The benefits of devolution are much less easy to see from an English perspective. On 14 November 1977, the Labour Westminster MP for West Lothian, Tam Dalyell used a Parliamentary debate on devolution to pose what has since become known as "The West Lothian Question":
"For how long will English constituencies and English Honourable members tolerate... at least 119 Honourable Members from Scotland, Wales and Northern Ireland exercising an important, and probably often decisive, effect on British politics while they themselves have no say in the same matters in Scotland, Wales and Northern Ireland?"
On the face of it, it does seem unfair that Members of the Westminster Parliament representing Scottish seats should be allowed to vote in debates on, for example, education or health, the outcome of which will only effect English constituencies because those matters have been devolved in Scotland. The problem is that disallowing Scottish Westminster MPs from taking part in some UK Parliamentary discussions and votes could have a dramatic effect on the ability of a UK Labour Government to govern. The Westminster MPs representing Scottish seats are overwhelmingly Labour, and without their active participation it is unlikely that a UK Labour Government could gain acceptance for its policies. As a result there has never been a satisfactory answer given to the West Lothian Question, even 30 years after it was posed.

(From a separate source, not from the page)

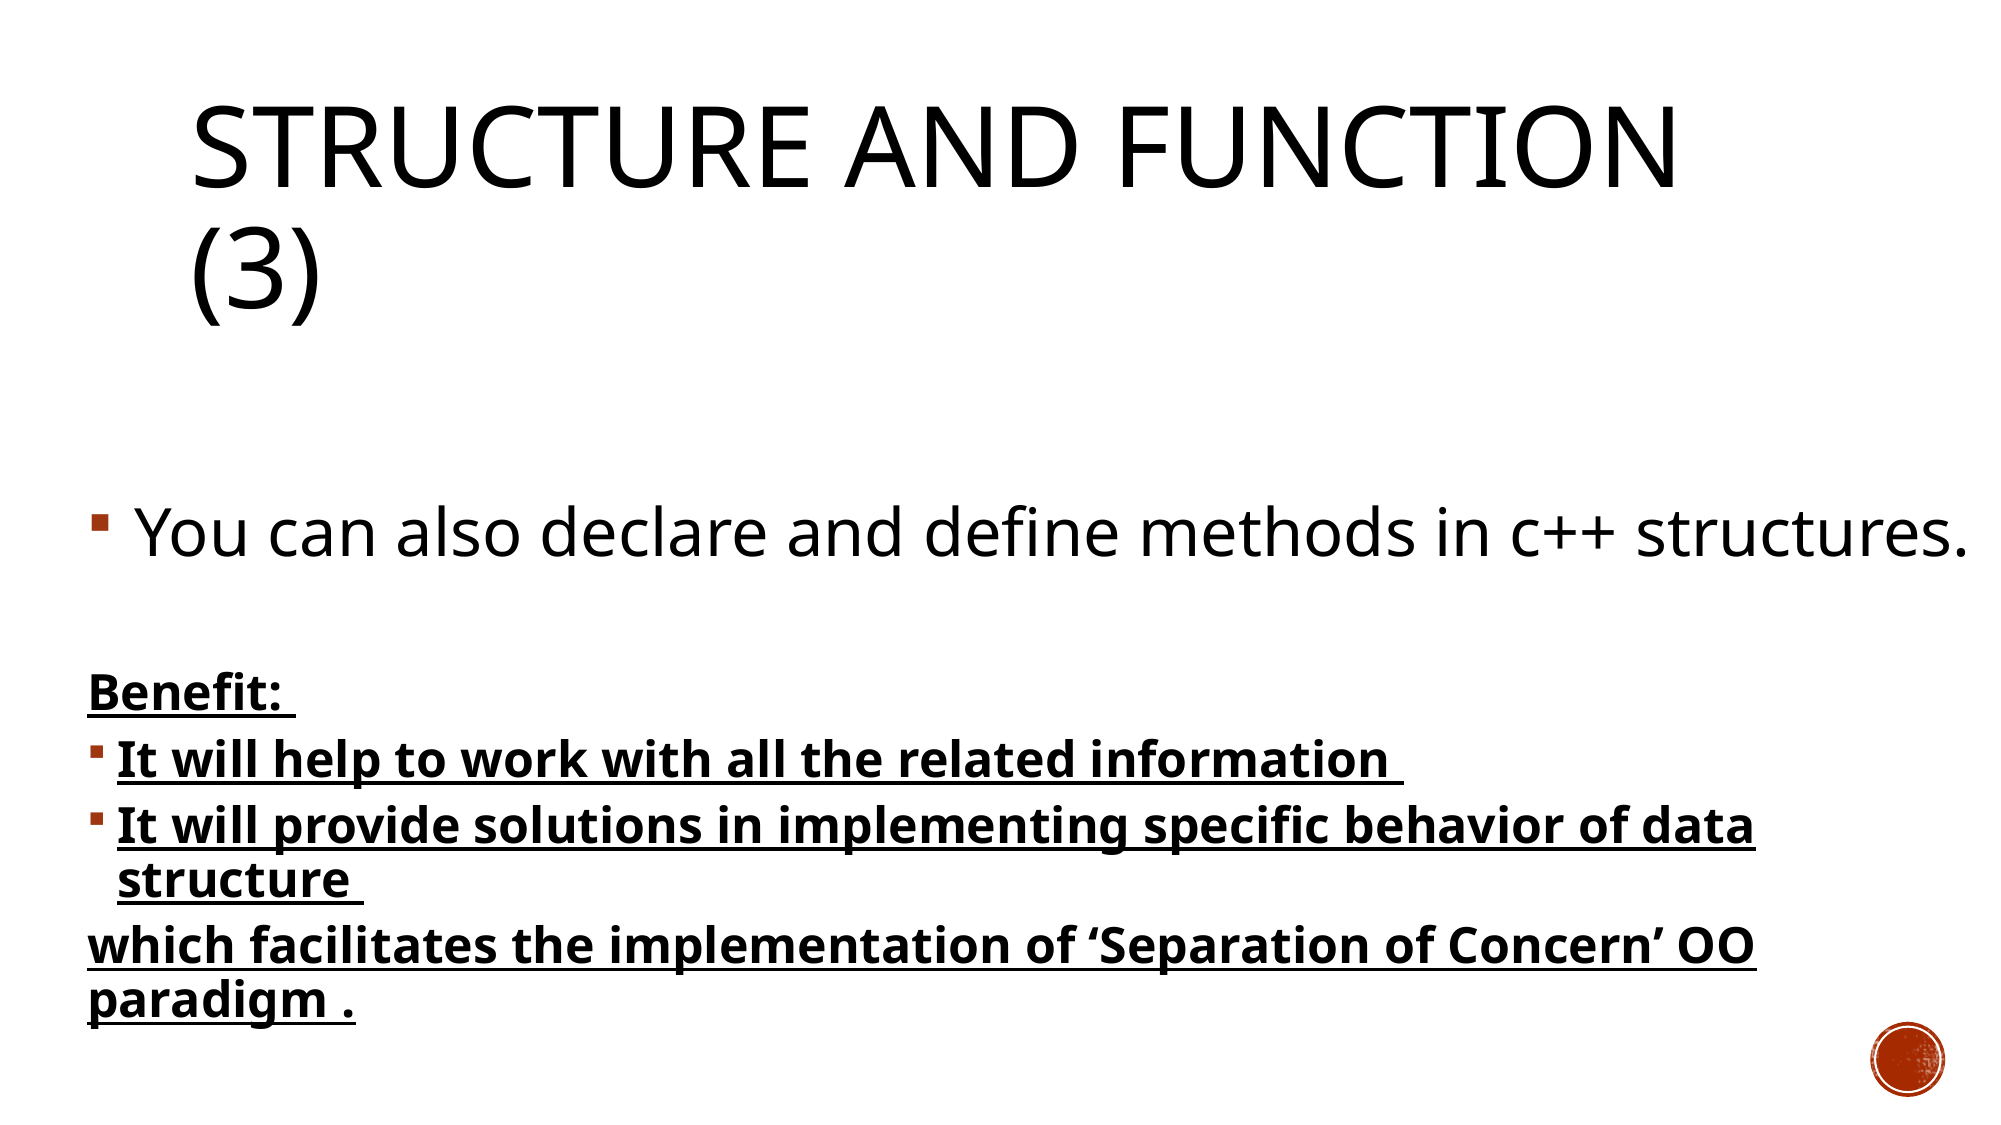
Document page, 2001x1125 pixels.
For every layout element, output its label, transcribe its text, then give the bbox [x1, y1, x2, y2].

list You can also declare and define methods in c++ structures. Benefit: It will help to work with all the related information It will provide solutions in implementing specific behavior of data structure which facilitates the implementation of ‘Separation of Concern’ OO paradigm . [27, 318, 2000, 1070]
title Structure and Function (3) [175, 79, 1826, 318]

Scotland has four main political parties. Three of them, Labour, Conservative and Liberal Democrat, mirror the three main parties active across the UK. However, in Scotland the Scottish National Party has added a fourth dimension in Scottish politics since the party won its first Westminster seat in a by-election in November 1967. The Labour Party invariably wins most Scottish Westminster Parliamentary seats. The Lib Dems have a fairly steady following, especially in more rural areas. And Conservative Party fortunes in Scotland have fluctuated from poor to abysmal: in the 1997 General Election, Scottish unhappiness at 18 years of Conservative Government, 11 years of it under the leadership of Margaret Thatcher, led to the Conservatives winning no Scottish seats at all in the Westminster Parliament.
In the House of Lords in Westminster, hereditary Scottish Peers are eligible alongside their English counterparts to vote in and be nominated for the representative seats available in the House of Lords. And at the European level, Scotland makes up a single constituency, returning 7 Members of the European Parliament, or MEPs.
Local Government in Scotland comprises 32 unitary authorities, each governed by a Council made up of Councillors who stand for election every four years. Councils vary widely in population, from Glasgow with just under 600,000 residents to Orkney with just under 20,000: and in size, from Highland covering 26,484km² to Clackmannanshire covering just 158km². There are in total 1,122 Councillors serving in Scotland's Councils. The last council elections took place on 3 May 2007, and of the 1,122 Councillors, 363 are members of the Scottish National Party; 348 are Labour; 166 are Liberal Democrats; 148 are Conservatives; 8 are Scottish Green; 1 is Scottish Socialist; 1 is Solidarity; and 192 are Independents or Others.